Note:  If you are faced with a similar situation, take proper advice before acting – the procedures prescribed in the Act need to be followed closely.

 

LEARNER DRIVERS – TOUGH REGULATIONS LOOM

 

If you don’t yet have a driver’s licence (and if you do, pass this warning on to any friends or family without one), apply as soon as you can.

Proposed new Road Traffic Regulations – which could be implemented any time now – will radically toughen up the rules applying to provisional licence holders.  The draft regulations may or may not be amended before they come into effect, and they will be welcomed by law-abiding drivers sick and tired of our high traffic accident rates.

 

 But they won’t be easy on you if you don’t already hold a licence -

  • You will have to hold your provisional licence status for a probationary period of a year.

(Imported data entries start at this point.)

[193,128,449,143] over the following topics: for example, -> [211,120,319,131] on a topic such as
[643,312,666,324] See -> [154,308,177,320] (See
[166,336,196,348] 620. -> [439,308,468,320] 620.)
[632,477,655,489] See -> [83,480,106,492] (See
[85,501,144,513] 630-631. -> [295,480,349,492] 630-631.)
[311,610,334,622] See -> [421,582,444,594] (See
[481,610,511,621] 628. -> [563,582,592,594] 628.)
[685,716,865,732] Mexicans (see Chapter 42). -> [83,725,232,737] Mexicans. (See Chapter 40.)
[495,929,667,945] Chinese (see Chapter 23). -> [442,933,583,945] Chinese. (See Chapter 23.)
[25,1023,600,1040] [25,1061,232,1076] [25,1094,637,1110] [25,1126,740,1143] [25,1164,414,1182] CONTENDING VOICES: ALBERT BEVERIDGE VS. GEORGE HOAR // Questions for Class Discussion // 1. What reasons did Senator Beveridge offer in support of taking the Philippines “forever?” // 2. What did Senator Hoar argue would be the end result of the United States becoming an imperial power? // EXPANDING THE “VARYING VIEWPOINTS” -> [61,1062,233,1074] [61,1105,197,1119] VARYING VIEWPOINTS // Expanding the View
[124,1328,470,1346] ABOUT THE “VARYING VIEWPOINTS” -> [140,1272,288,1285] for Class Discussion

  • You face 2 years’ suspension if during your probation you

                Drive between midnight and 4 a.m., or

                Commit 6 “traffic related offences”, or

                Commit any one of a range of other offences, such as speeding (just one speeding offence will be enough

                 to keep you off the road for 2 years!), drunk driving, or overloading.

                Fail to complete a provisional driving licence logbook recording all trips undertaken with a minimum of 60

                 hours.

 

ALL COMPANIES NOTE: NEW RULES FOR REGISTERED OFFICES

 

Directors and company secretaries need to know that CIPC (the Companies and Intellectual Property Commission) has recommended that all companies – existing and new - ensure that their registered office is recorded as “the address where the administrative business of the company is conducted or, should they have more than one office, their principal office”. The common practice of using “an address for convenience” – normally the auditors’ address – should be discontinued.

This follows a High Court decision to the effect that, due to differences between the old and new Companies Acts, a company’s “registered address” must now be the same as its “principal office”.  Previously it was quite possible for a company to have two totally separate addresses, namely a “registered address” and a different “main place of business” (often referred to as the “principal place of business”)  

 

No longer!

In the case in question, a dispute arose as to which Court had jurisdiction over a company subject to liquidation and business rescue applications.  It was in the end found to fall under the sole jurisdiction of the Western Cape High Court because the company’s “central administration”, books and records, banking account etc were all situated in Cape Town.

 

 

THE AUGUST WEBSITES:  APPS FOR EVERYTHING (AND HOW TO CHOOSE THEM!)

 

Smartphones, tablets, mobile devices.  They are the future of the Internet, and the exponential growth in the number of businesses and individuals using them means that - very shortly - that future will be here.  You need to be part of it!

And once you are the proud owner of your new device, you really are losing out if you don’t have a lot of apps installed on it.  The beauty is that you choose only those apps that are useful for you.  There are apps for just about everything you can think of out there, literally now hundreds of thousands of them – many of them free.

And as the list of new apps grows daily, your challenge is in navigating this Aladdin’s Cave to find the best and most useful of them for your particular needs.

A good place to start is the MakeUseOf blog at www.makeuseof.com.  Hover over the “Best of Apps” tab at the top and choose your device.

Then there’s the Gizmodo blog – choose whichever of these pages applies to your device -

   http://gizmodo.com/5739420/the-best-android-apps

   http://gizmodo.com/5747915/the-best-ipad-apps

   http://gizmodo.com/5676549/the-best-iphone-apps

Tip:  Before you download any new app, check how often it has been downloaded and read the reviews.  As a rule of thumb, the more popular an app is the better it is.  And take note of any negative reviews as well as positive ones - there are rogue apps out there you definitely don’t want to touch for fear of spammy advertising or even malware.

Happy ‘Apping’ and have a great August!